>>>

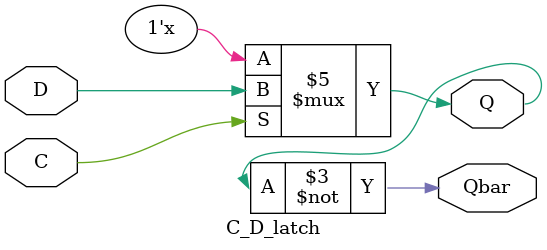
<source format=v>
module C_D_latch(
    input D,
    input C,
    output reg Q,
    output Qbar
);
always @* begin
    if(C == 1) begin
        Q = D;
    end
end
assign Qbar = ~Q;
endmodule
</source>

<<<

# [What to produce]
Leave the pictures out. Repeat every entry above exactly.

# [Solution below]
<source format=v>
module C_D_latch(
    input D,
    input C,
    output reg Q,
    output Qbar
);
always @* begin
    if(C == 1) begin
        Q = D;
    end
end
assign Qbar = ~Q;
endmodule
</source>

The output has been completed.